Remember Me

I do not fear you. Yet, I know I should.

Blood covers your face from ear to chin, some half-smile of a man too far gone. Blood always covers your face. I know it won’t come off. I’ve seen you try your best at it, too, but blood remembers. I think you’ve grown the like the smell of it, the feel of it as it splashes onto you. You used to hate it, you know.

I stand upon the peak of a battlefield, surrounded by your fallen men. You use the word “our,” but I know better than to confuse the two. I am your echo, only heard when you finally shut up, which isn’t often, mind you. You’ll never guess how many of your men died today; not because of inaccuracy, you have the estimate just fine, but because I know you don’t care. I’ll know, though. I always know how many have died in your name.

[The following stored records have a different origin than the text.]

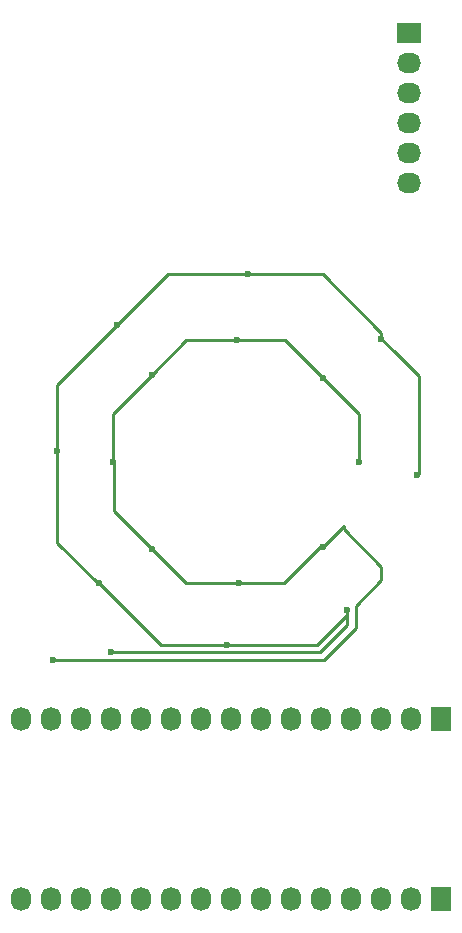
<source format=gbl>
G04 #@! TF.FileFunction,Copper,L2,Bot,Signal*
%FSLAX46Y46*%
G04 Gerber Fmt 4.6, Leading zero omitted, Abs format (unit mm)*
G04 Created by KiCad (PCBNEW 4.0.4-stable) date Thursday, December 08, 2016 'AMt' 10:27:16 AM*
%MOMM*%
%LPD*%
G01*
G04 APERTURE LIST*
%ADD10C,0.100000*%
%ADD11R,1.727200X2.032000*%
%ADD12O,1.727200X2.032000*%
%ADD13R,2.032000X1.727200*%
%ADD14O,2.032000X1.727200*%
%ADD15C,0.600000*%
%ADD16C,0.250000*%
G04 APERTURE END LIST*
D10*
D11*
X142253500Y-134555500D03*
D12*
X139713500Y-134555500D03*
X137173500Y-134555500D03*
X134633500Y-134555500D03*
X132093500Y-134555500D03*
X129553500Y-134555500D03*
X127013500Y-134555500D03*
X124473500Y-134555500D03*
X121933500Y-134555500D03*
X119393500Y-134555500D03*
X116853500Y-134555500D03*
X114313500Y-134555500D03*
X111773500Y-134555500D03*
X109233500Y-134555500D03*
X106693500Y-134555500D03*
D11*
X142253500Y-149795500D03*
D12*
X139713500Y-149795500D03*
X137173500Y-149795500D03*
X134633500Y-149795500D03*
X132093500Y-149795500D03*
X129553500Y-149795500D03*
X127013500Y-149795500D03*
X124473500Y-149795500D03*
X121933500Y-149795500D03*
X119393500Y-149795500D03*
X116853500Y-149795500D03*
X114313500Y-149795500D03*
X111773500Y-149795500D03*
X109233500Y-149795500D03*
X106693500Y-149795500D03*
D13*
X139488001Y-76454000D03*
D14*
X139488001Y-78994000D03*
X139488001Y-81534000D03*
X139488001Y-84074000D03*
X139488001Y-86614000D03*
X139488001Y-89154000D03*
D15*
X114300000Y-128905000D03*
X140208000Y-113919000D03*
X137160000Y-102362000D03*
X125857000Y-96901000D03*
X114808000Y-101219000D03*
X109728000Y-111887000D03*
X113284000Y-123063000D03*
X124079000Y-128270000D03*
X134239000Y-125349000D03*
X109347000Y-129540000D03*
X135255000Y-112776000D03*
X132207000Y-105664000D03*
X124968000Y-102489000D03*
X117729000Y-105410000D03*
X114427000Y-112776000D03*
X117729000Y-120142000D03*
X125095000Y-123063000D03*
X132207000Y-120015000D03*
D16*
X134239000Y-125349000D02*
X134239000Y-126619000D01*
X131953000Y-128905000D02*
X114300000Y-128905000D01*
X134239000Y-126619000D02*
X131953000Y-128905000D01*
X137160000Y-102362000D02*
X138303000Y-103505000D01*
X140335000Y-113792000D02*
X140208000Y-113919000D01*
X140335000Y-105537000D02*
X140335000Y-113792000D01*
X138303000Y-103505000D02*
X140335000Y-105537000D01*
X125857000Y-96901000D02*
X132207000Y-96901000D01*
X137160000Y-101854000D02*
X137160000Y-102362000D01*
X132207000Y-96901000D02*
X137160000Y-101854000D01*
X114808000Y-101219000D02*
X119126000Y-96901000D01*
X119126000Y-96901000D02*
X125857000Y-96901000D01*
X109728000Y-111887000D02*
X109728000Y-106299000D01*
X109728000Y-106299000D02*
X114808000Y-101219000D01*
X113284000Y-123063000D02*
X113157000Y-123063000D01*
X109728000Y-119634000D02*
X109728000Y-111887000D01*
X113157000Y-123063000D02*
X109728000Y-119634000D01*
X124079000Y-128270000D02*
X118491000Y-128270000D01*
X118491000Y-128270000D02*
X113284000Y-123063000D01*
X134239000Y-125349000D02*
X134239000Y-125730000D01*
X131699000Y-128270000D02*
X124079000Y-128270000D01*
X134239000Y-125730000D02*
X131699000Y-128270000D01*
X132207000Y-120015000D02*
X133985000Y-118237000D01*
X132334000Y-129540000D02*
X109347000Y-129540000D01*
X135001000Y-126873000D02*
X132334000Y-129540000D01*
X135001000Y-124968000D02*
X135001000Y-126873000D01*
X137160000Y-122809000D02*
X135001000Y-124968000D01*
X137160000Y-121666000D02*
X137160000Y-122809000D01*
X133985000Y-118491000D02*
X137160000Y-121666000D01*
X133985000Y-118237000D02*
X133985000Y-118491000D01*
X132207000Y-105664000D02*
X134874000Y-108331000D01*
X135255000Y-108712000D02*
X135255000Y-112776000D01*
X134874000Y-108331000D02*
X135255000Y-108712000D01*
X124968000Y-102489000D02*
X129032000Y-102489000D01*
X129032000Y-102489000D02*
X132207000Y-105664000D01*
X117729000Y-105410000D02*
X120650000Y-102489000D01*
X120650000Y-102489000D02*
X124968000Y-102489000D01*
X114427000Y-112776000D02*
X114427000Y-108712000D01*
X114427000Y-108712000D02*
X117729000Y-105410000D01*
X114554000Y-112903000D02*
X114427000Y-112776000D01*
X114554000Y-116967000D02*
X114554000Y-112903000D01*
X117729000Y-120142000D02*
X114554000Y-116967000D01*
X120650000Y-123063000D02*
X117729000Y-120142000D01*
X125095000Y-123063000D02*
X120650000Y-123063000D01*
X132207000Y-120015000D02*
X131953000Y-120015000D01*
X128905000Y-123063000D02*
X125095000Y-123063000D01*
X131953000Y-120015000D02*
X128905000Y-123063000D01*
M02*

</source>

And now that I sit here, the moonlit night towering well above, dutifully cleaning off your dirtied sword in my room, which you’ve long forgotten, I realize how far I have fallen. We—Saints how I hate the word “we”—grew up as one, both capable with a sword and even more capable with words. You said one day we’d make the world kneel. Yet, somewhere along the way, we settled into a dynamic of not a partnership, but one where you were the cause, and I, merely the effect. I’m not sure when I realized; one day I woke up and witnessed how the world laid in wait for you, and you alone.

I see now that I will not be remembered as your equal, but as an estranged companion lost to time. I wipe the hardened blood off the icy metal. You are sound asleep, or perhaps alongside an esteemed general of yours. I run a finger alongside the blade, watching as a line of blood blossoms beneath its breath.

You’d be so easy to kill, yet even then, I would only be remembered as your killer. I wonder: Is it better to be remembered for someone else or forgotten entirely?

Outside, footsteps tap upon the stone floor. I know it’s you before you enter; you walk in the most peculiar manner, like a man both afraid of making a sound and equally afraid of being silent.

“Alister,” you pause, “you hurt yourself?”

You stare at the blood pooling on my finger. You know I’m careful with weapons. I’ve never nicked myself on accident, you know that as well as I do.

“Must be tired,” I shrugged.

I grab the sword by its hilt, unsure what to do. You look at me, unafraid. You don’t expect a thing. You don’t fear me. You should fear me.

Yet, I don’t do it. I hand you back your weapon.

We talk for a bit in the way we always had, and that’s the end of it. You go back to your room and I remain in mine. I should’ve done it. Should’ve plunged your sword into your chest just as you did your enemies. I tell myself I will next time. I won’t. I never will. I know I won’t, but it’s comforting to think I can.

Maybe I don’t need to be remembered. It’s not like I’ll be around to know.